Prizes & Awards

Katherine E. Weimer Award for Women in Plasma Physics

Deadline: April 1, 2021

In 2001, the American Physical Society Division of Plasma Physics Executive Committee established the Katherine E. Weimer award to "recognize and encourage outstanding achievement in plasma science research by a woman physicist in the early years of her career."

Dr. Katherine E. Weimer was a pioneering research physicist at the Princeton Plasma Physics Laboratory at Princeton University. She made many important contributions in magnetohydrodynamic equilibrium and stability theory for magnetically confined plasmas. Her obituary, written by John Johnson and John Greene, appeared in September 2001 in Physics Today. A list of her peer-reviewed journal publications may be found at Publications.

The Division of Plasma Physics has historically experienced significantly lower representation of women in its ranks compared to other divisions (7% vs. 11% in 2010). This award will play an important role in recognizing the contribution and potential of women in plasma science and will help to attract and retain women in this field.

Purpose
To recognize and encourage outstanding achievement in plasma science research by a woman physicist in the early years of her career. The award consists of $2,000, a certificate citing the contributions made by the recipient and presented during the award ceremony at the Division of Plasma Physics Annual Meeting banquet, and a registration fee waiver. The recipient will be invited to give a talk at the Division of Plasma Physics annual meeting. The award was presented every three years beginning in 2002 and starting in 2019 will be presented every two years.

Establishment and Support
The Plasma Science community and the APS Division of Plasma Physics established the award through joint sponsorship in 2001. It was named after Dr. Katherine E. Weimer, a pioneering woman physicist at the Princeton Plasma Physics Laboratory. Dr. Weimer made many important contributions to research advancements in magnetohydrodynamic equilibrium and stability theory for magnetically confined plasmas.

Rules and Eligibility

This award shall be presented to a woman during the early years of her career for scientific achievements within ten years of receiving her Ph.D. that demonstrate her potential as an outstanding plasma scientist. The award is open to any woman working in plasma science. The nominee's Ph.D. must have been received within the ten-year period prior to the nomination deadline. Nominations are active for a single selection cycle.

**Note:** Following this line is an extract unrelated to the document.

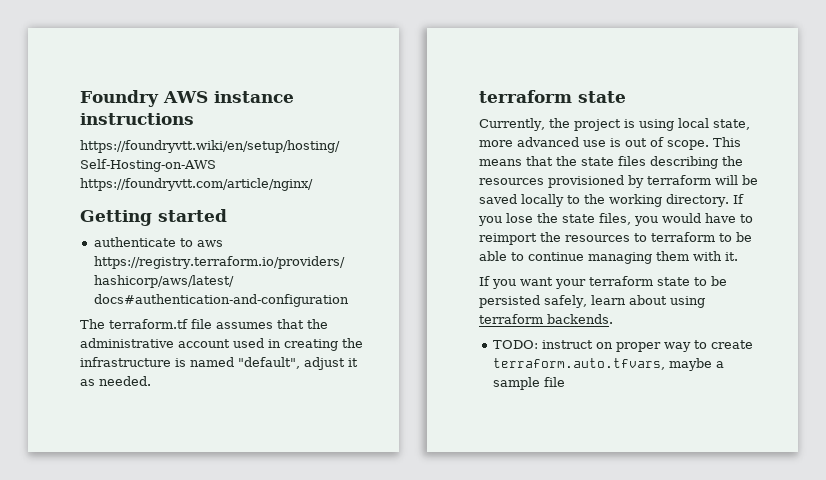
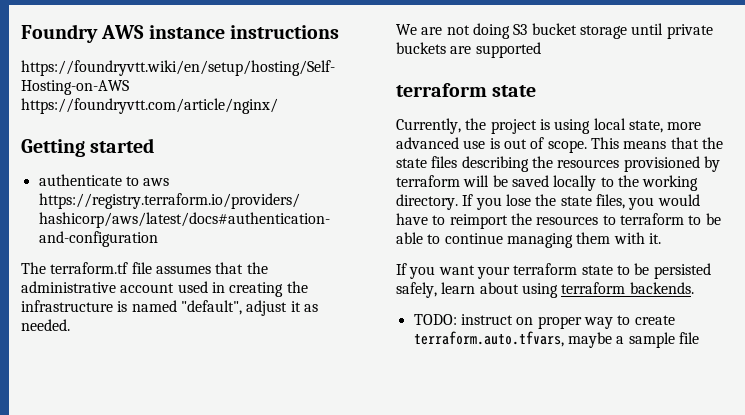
(151, 381) none -> [396,23,713,39] [396,42,541,58] // We are not doing S3 bucket storage until private buckets are supported

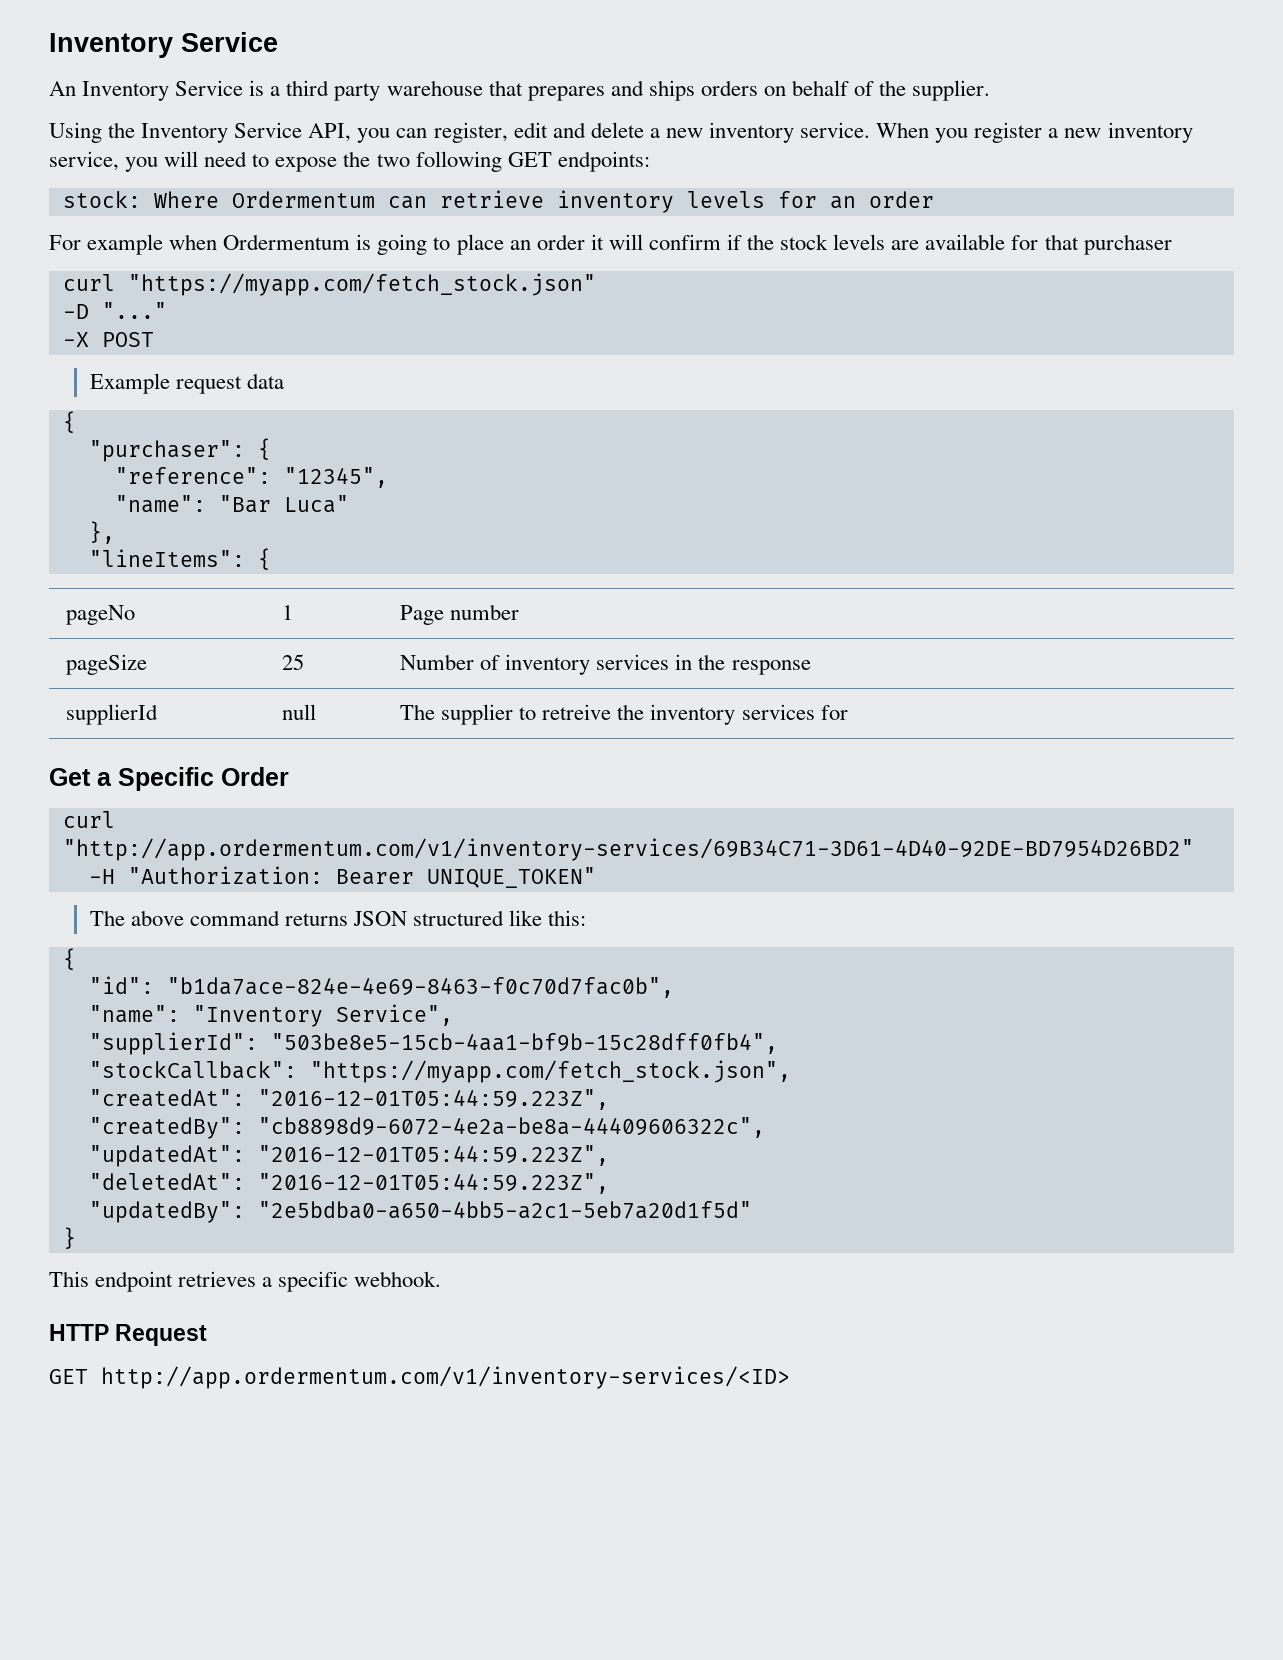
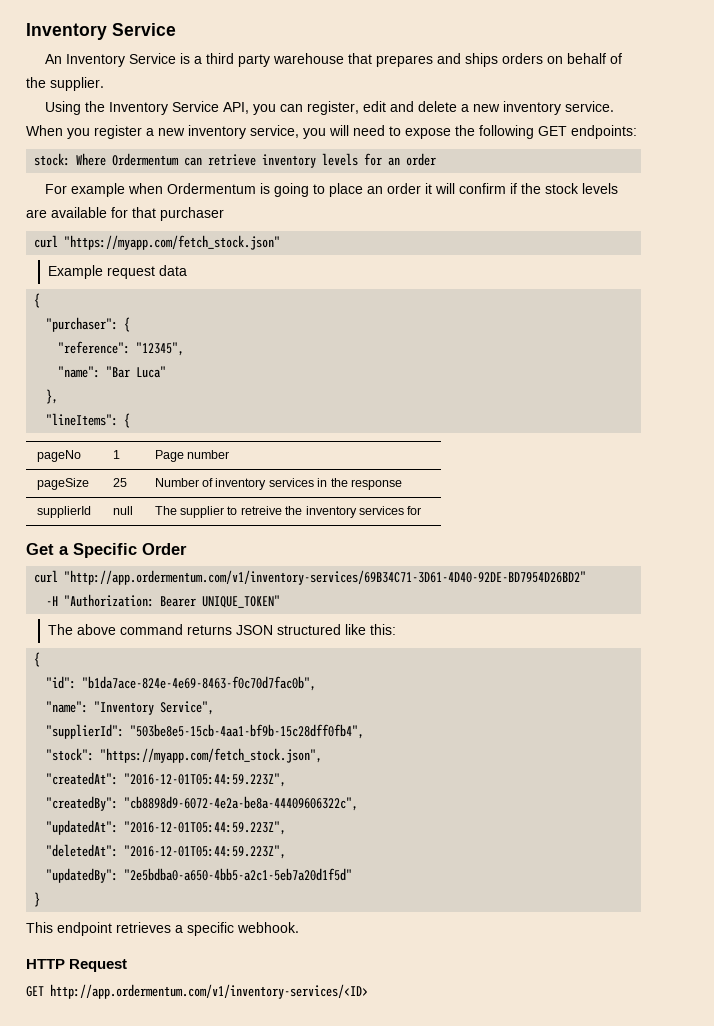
[376,154,410,167] two -> (475, 130) none
[62,302,167,319] [62,332,154,347] // -D "..." // -X POST -> (281, 242) none
[88,1061,297,1079] "stockCallback": -> [46,748,95,761] "stock":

The Award endowment was funded with $15,000 from DPP and 15,000 of generous contributions from friends and colleagues of Katherine Weimer, and includes contributions from discretionary funds of fusion/plasma science research laboratories.

There is no provision for online submissions for the Weimer Award. Submissions must be emailed to the Selection Committee Chair. The standard APS Nomination Guidelines describe guidelines, but the submission instructions on the APS page should not be used for the DPP Weimer Award.

How to Nominate a Candidate

To nominate a candidate, email the following to the Award Committee members (listed here).

  • A letter evaluating the nominee's qualifications identifying the specific work to be recognized
  • A biographical sketch and a full curriculum vita
  • A list of the most important publications
  • At least two, but no more than four, seconding letters

2021 Selection Committee

Chair: Amy M Keesee, Univ. of New Hampshire

Past Chair: Paul Keiter, Los Alamos National Laboratory

2019 Recipient: Maria Gatu Johnson, Massachusetts Institute of Technology

“For significant contributions to Inertial fusion sciences and pioneering work in Stellar Nucleosynthesis through nuclear measurements.”


Past Recipients

Nominees for and holders of APS Honors (prizes, awards, and fellowship) and official leadership positions are expected to meet standards of professional conduct and integrity as described in the APS Ethics Guidelines. Violations of these standards may disqualify people from consideration or lead to revocation of honors or removal from office.